ALF is an innovative non-interest-based deposit facility, the first of its kind offered by a Western central bank, designed to provide banks that cannot pay or receive interest with a similar ability to place funds at the BoE as conventional banks. Under the ALF model, participant deposits are backed by a fund of high-quality AAA-rated Sukuk. The return from these instruments, net of operating costs, will be paid to depositors in lieu of interest.

According to Rhys Phillips, Head of Sterling Markets, BoE, “the ALF will help the UK Islamic finance sector to compete with conventional peers while staying true to their founding principles. This is an important step in providing a level playing field and enabling greater flexibility in meeting regulatory requirements under Basel III prudential rules.”
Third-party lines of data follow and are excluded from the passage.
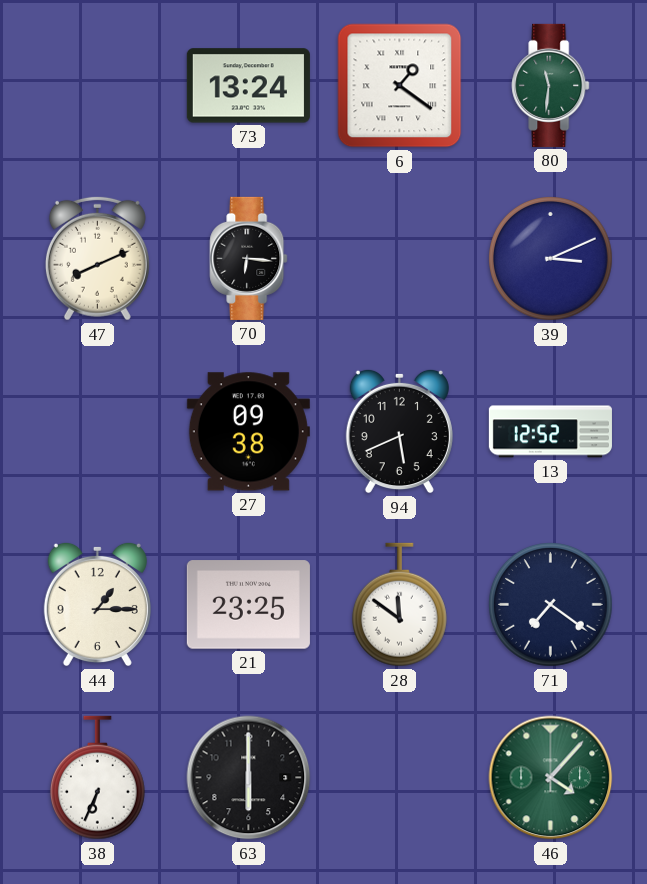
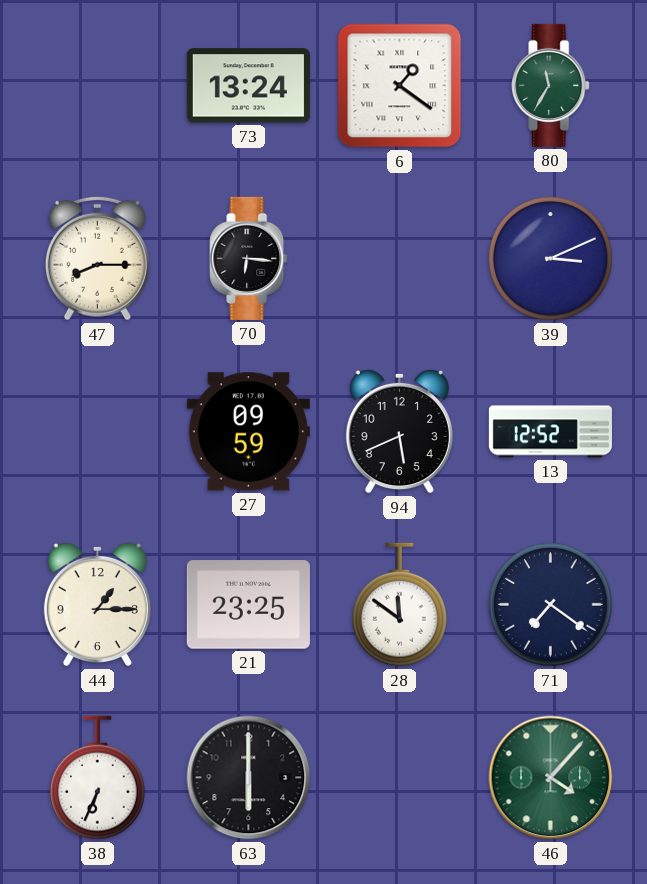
80: 11:31 -> 11:35
47: 8:11 -> 8:15
27: 09:38 -> 09:59
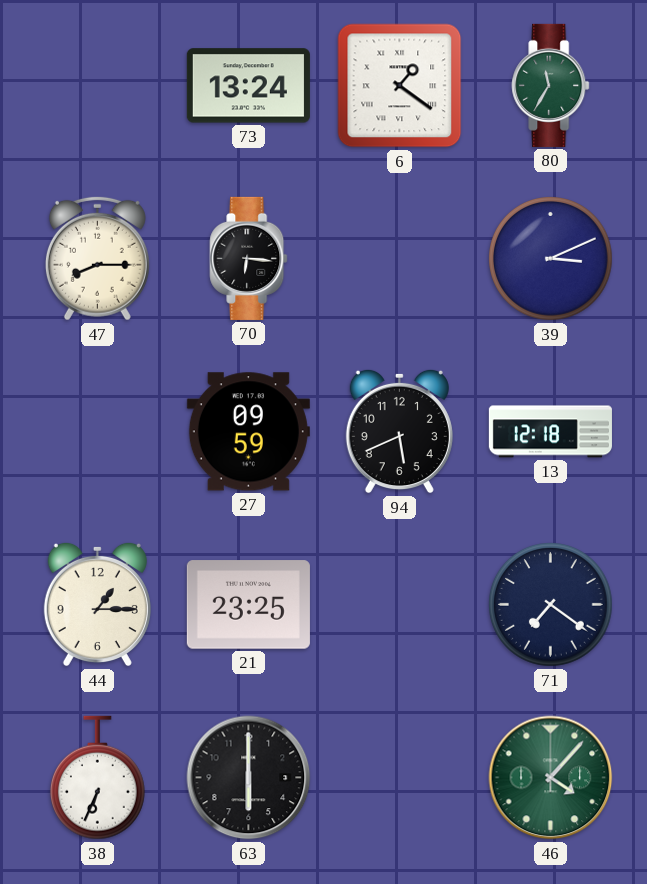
13: 12:52 -> 12:18
28: 11:51 -> none
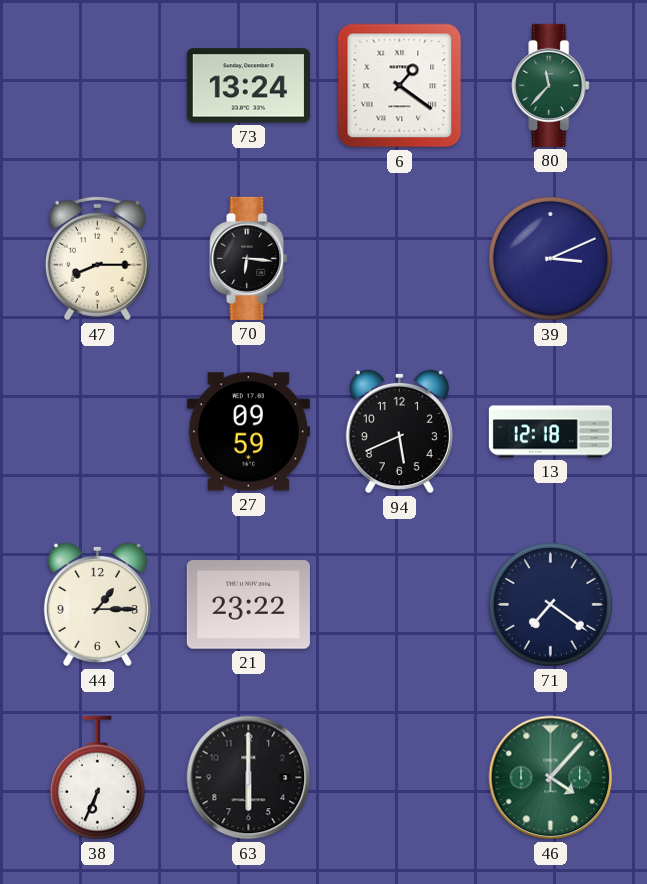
80: 11:35 -> 11:37
21: 23:25 -> 23:22
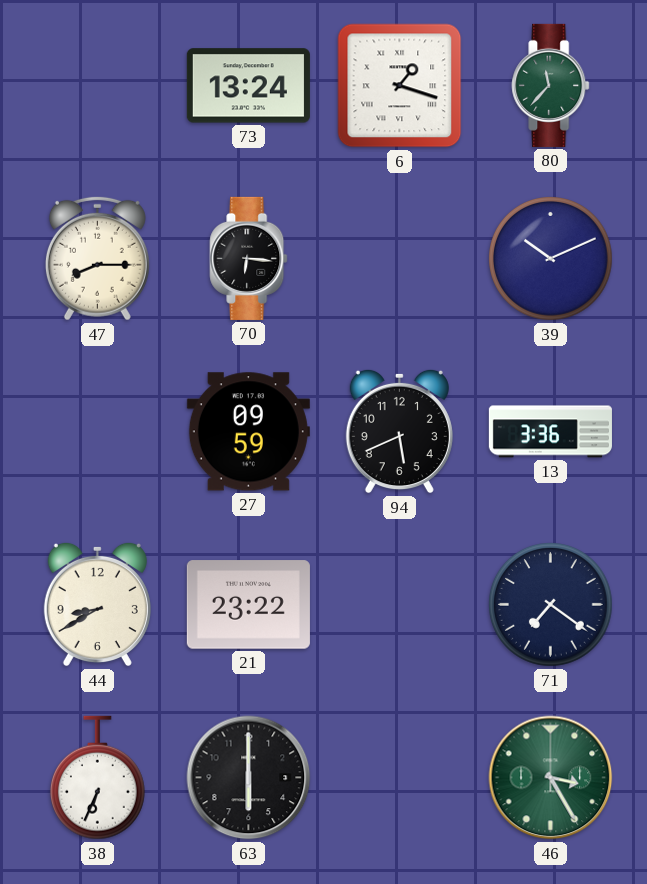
6: 1:21 -> 1:18
39: 3:11 -> 10:11
13: 12:18 -> 3:36
44: 1:15 -> 8:40
46: 4:07 -> 3:25
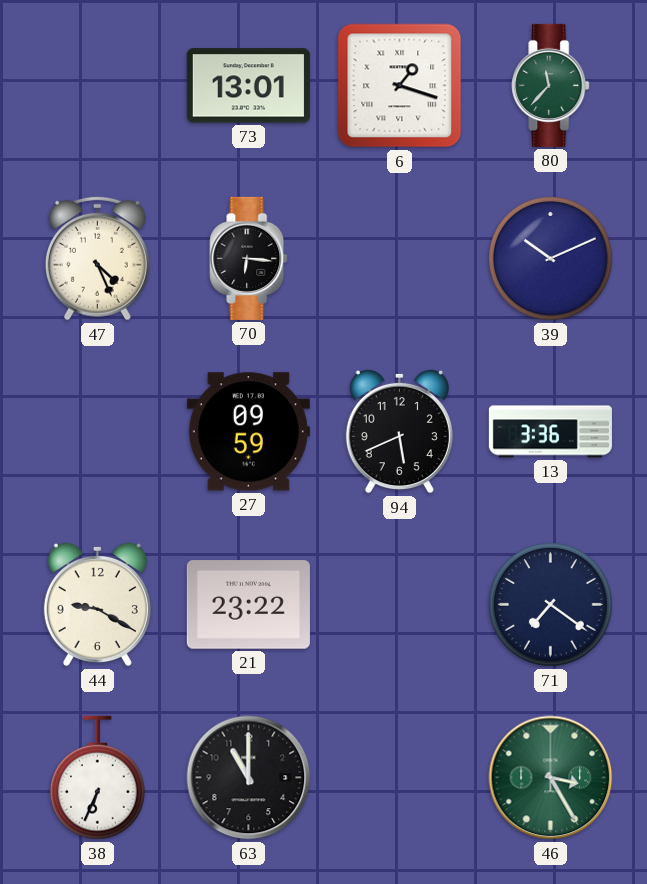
73: 13:24 -> 13:01
47: 8:15 -> 4:26
44: 8:40 -> 9:20
63: 6:00 -> 11:00
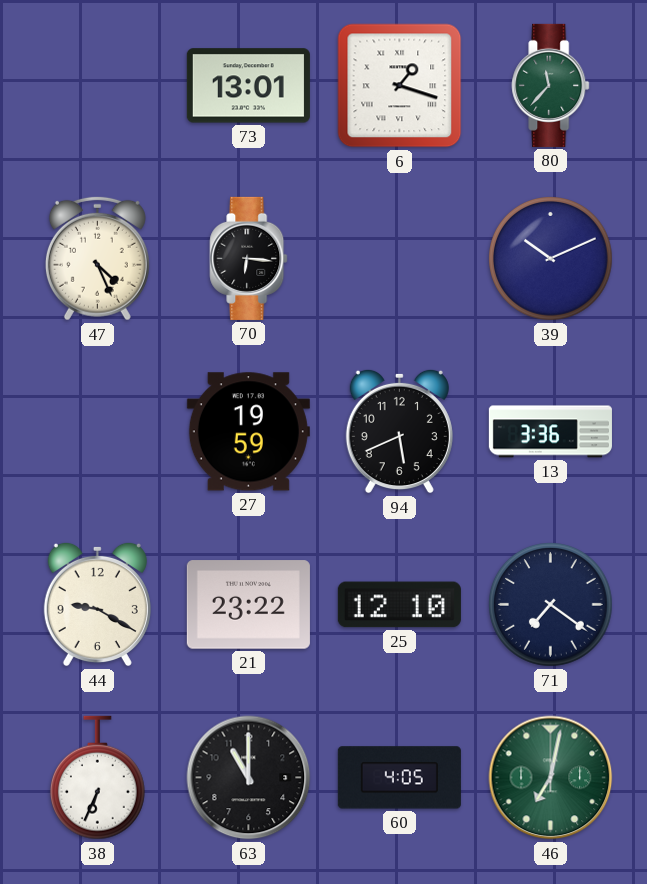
27: 09:59 -> 19:59
25: none -> 12:10
60: none -> 4:05
46: 3:25 -> 7:02
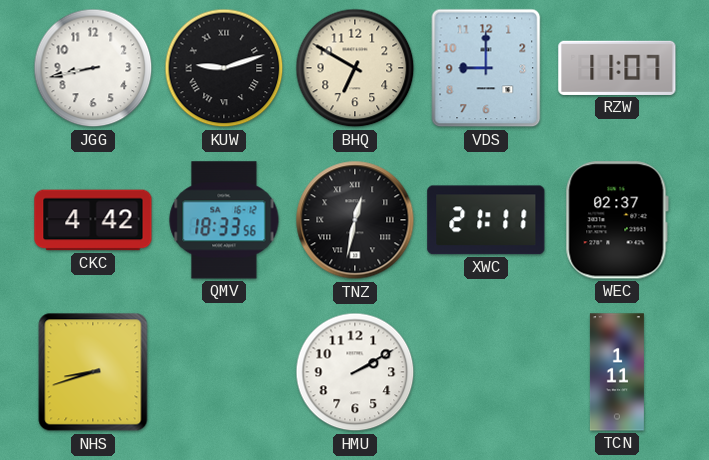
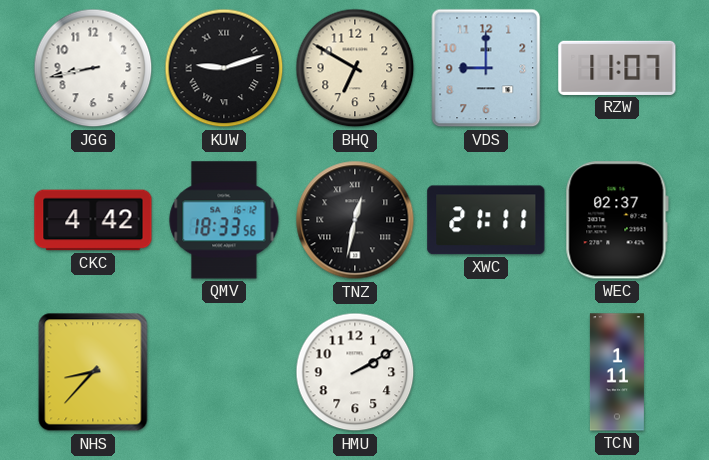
NHS: 8:42 -> 8:37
His colleague Hauser believes that the philosophical focus of Islamic finance on equity-like sharing of risk and reward will become increasingly relevant as market participants get to grips with the scale of debt accumulated in response to Covid-19. “The Bank of England has long advocated the risk-sharing merits of GDP-linked instruments, which could be packaged in Sukuk form. Together with HM Treasury and the FCA, we have recently announced a high-level working group to consider ways to foster a longer-term financial markets culture to support productive investment,” he revealed.

That Islamic finance seeks to avoid investing in socially detrimental activities is also a major advantage. “Islamic finance,” added Hauser, “was pro-ESG before the term was ever invented! Issuance of so-called ‘green Sukuk’ has risen sharply in the past three years although from a low base, and there is plenty of scope for further growth.”